§ DATA PROVIDED
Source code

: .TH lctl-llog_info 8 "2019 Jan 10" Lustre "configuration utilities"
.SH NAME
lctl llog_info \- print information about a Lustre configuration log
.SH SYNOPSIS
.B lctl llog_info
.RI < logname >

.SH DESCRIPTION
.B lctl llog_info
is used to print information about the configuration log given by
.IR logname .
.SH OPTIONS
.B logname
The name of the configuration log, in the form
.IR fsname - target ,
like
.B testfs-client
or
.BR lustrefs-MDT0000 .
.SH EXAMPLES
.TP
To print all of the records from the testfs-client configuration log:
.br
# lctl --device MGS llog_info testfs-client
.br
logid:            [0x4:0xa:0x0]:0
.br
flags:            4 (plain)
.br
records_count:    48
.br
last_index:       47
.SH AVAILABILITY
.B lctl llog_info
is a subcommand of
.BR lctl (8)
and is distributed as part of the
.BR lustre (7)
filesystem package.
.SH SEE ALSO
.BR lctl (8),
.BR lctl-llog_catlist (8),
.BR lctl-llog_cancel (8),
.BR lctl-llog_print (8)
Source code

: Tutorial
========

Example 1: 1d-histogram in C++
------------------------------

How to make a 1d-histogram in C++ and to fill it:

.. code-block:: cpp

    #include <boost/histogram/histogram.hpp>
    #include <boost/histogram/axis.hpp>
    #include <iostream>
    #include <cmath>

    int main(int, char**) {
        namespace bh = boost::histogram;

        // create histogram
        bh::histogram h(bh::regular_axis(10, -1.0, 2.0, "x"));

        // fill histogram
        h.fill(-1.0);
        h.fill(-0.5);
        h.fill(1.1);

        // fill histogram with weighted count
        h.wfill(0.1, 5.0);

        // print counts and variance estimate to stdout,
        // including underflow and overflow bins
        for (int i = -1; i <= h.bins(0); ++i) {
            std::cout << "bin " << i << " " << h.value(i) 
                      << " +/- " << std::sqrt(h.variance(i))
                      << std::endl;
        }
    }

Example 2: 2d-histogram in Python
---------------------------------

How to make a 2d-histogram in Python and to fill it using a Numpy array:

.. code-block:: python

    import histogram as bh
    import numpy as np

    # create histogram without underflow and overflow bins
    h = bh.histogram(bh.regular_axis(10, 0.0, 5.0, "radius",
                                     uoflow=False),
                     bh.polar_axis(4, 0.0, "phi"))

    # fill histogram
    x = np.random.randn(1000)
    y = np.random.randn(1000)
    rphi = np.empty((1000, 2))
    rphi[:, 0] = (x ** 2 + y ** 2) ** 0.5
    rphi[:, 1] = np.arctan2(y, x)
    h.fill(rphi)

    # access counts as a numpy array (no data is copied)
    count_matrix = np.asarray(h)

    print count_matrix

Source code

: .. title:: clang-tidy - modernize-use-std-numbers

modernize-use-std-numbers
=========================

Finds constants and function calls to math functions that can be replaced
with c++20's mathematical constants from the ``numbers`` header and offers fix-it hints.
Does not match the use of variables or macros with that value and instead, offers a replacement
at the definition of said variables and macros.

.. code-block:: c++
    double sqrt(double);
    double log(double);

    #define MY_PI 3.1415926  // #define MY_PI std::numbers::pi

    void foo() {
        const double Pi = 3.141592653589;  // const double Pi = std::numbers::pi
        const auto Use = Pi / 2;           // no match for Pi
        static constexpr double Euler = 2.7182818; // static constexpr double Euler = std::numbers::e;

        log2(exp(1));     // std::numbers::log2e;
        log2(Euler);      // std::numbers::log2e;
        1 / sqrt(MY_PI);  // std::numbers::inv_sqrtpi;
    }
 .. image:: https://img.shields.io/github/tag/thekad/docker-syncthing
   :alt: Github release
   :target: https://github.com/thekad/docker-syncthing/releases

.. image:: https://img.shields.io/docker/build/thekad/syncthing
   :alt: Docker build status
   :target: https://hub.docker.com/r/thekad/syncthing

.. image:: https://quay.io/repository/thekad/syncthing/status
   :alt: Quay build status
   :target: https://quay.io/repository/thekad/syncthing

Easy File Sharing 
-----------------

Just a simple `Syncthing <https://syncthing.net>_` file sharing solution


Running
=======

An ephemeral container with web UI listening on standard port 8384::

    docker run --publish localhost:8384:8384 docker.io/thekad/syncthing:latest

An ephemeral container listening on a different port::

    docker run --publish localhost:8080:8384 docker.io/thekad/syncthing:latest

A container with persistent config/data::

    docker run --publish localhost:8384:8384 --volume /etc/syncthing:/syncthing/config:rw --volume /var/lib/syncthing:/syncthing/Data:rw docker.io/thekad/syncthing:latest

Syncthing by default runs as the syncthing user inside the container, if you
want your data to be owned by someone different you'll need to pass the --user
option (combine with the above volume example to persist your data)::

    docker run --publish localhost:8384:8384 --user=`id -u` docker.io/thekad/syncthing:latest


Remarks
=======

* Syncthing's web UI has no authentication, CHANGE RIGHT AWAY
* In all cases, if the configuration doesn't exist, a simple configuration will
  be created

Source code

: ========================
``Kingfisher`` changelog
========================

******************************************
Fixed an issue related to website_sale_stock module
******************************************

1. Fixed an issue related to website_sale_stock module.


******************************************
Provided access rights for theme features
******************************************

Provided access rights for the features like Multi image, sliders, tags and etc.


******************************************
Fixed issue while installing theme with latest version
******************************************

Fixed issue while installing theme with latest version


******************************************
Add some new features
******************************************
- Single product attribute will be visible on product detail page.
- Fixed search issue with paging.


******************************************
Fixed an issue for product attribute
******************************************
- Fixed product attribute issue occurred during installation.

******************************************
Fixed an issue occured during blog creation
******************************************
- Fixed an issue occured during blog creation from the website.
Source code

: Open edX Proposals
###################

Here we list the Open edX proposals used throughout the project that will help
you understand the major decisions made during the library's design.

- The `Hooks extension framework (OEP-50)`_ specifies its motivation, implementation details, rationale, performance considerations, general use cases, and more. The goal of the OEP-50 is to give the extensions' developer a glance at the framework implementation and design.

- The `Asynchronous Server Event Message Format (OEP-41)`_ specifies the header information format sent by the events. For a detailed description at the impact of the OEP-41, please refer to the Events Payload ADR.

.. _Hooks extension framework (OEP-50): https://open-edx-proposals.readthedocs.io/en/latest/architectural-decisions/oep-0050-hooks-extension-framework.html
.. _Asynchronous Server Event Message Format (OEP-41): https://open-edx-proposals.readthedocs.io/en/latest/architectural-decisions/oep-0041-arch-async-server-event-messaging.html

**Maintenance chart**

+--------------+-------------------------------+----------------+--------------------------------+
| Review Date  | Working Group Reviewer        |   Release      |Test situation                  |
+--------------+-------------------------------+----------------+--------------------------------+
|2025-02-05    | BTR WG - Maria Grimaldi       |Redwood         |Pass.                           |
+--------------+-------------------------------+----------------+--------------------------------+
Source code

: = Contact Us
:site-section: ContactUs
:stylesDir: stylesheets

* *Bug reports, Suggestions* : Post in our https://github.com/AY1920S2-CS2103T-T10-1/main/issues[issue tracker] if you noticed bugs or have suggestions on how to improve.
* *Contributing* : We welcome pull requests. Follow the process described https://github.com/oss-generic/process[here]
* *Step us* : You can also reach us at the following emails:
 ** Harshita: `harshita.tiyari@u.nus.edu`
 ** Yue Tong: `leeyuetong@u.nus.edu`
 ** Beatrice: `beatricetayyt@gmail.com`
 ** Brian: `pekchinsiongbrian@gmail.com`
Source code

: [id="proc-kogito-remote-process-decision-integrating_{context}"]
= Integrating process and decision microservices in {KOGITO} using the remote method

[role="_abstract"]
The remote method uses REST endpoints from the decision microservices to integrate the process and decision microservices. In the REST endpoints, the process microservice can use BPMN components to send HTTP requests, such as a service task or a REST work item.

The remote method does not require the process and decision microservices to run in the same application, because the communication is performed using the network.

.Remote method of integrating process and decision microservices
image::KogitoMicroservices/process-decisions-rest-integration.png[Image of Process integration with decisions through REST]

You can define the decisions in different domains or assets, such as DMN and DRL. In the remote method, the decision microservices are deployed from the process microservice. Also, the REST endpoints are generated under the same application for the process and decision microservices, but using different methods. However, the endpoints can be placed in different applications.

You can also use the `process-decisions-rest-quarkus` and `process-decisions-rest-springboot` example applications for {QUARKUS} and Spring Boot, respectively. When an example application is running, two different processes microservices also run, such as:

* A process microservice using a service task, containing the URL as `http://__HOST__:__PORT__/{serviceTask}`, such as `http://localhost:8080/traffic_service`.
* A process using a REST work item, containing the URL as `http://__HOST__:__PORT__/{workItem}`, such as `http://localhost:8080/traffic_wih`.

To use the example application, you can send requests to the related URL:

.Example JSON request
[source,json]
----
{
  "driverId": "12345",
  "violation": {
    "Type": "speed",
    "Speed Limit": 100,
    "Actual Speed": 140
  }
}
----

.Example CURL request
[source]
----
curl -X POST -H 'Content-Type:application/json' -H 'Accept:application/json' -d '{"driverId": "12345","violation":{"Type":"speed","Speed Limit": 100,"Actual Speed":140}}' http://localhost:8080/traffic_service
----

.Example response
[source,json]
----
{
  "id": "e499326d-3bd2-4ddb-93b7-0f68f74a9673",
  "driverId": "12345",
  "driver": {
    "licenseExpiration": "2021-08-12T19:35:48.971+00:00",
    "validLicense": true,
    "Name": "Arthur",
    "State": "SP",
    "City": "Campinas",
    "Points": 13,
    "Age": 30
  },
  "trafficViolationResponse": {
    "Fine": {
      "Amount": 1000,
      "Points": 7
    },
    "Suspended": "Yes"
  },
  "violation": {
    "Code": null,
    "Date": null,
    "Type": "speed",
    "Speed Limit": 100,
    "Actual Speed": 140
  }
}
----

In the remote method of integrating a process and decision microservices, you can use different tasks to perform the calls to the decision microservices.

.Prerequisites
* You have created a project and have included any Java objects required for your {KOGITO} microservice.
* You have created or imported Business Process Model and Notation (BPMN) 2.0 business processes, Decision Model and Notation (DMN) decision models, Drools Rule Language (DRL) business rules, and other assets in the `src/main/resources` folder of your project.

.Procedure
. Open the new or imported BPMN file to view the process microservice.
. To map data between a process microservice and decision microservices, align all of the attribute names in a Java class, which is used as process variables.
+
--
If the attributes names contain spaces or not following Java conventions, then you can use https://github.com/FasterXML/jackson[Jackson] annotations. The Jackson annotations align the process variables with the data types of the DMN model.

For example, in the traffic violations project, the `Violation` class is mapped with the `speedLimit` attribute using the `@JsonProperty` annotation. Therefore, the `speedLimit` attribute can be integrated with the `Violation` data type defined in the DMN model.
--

§ ASSIGNMENT
Wherever a line in the entries above holds "specifies", copy that line.

§ COMPLETED EXERCISE
- The `Hooks extension framework (OEP-50)`_ specifies its motivation, implementation details, rationale, performance considerations, general use cases, and more. The goal of the OEP-50 is to give the extensions' developer a glance at the framework implementation and design.
- The `Asynchronous Server Event Message Format (OEP-41)`_ specifies the header information format sent by the events. For a detailed description at the impact of the OEP-41, please refer to the Events Payload ADR.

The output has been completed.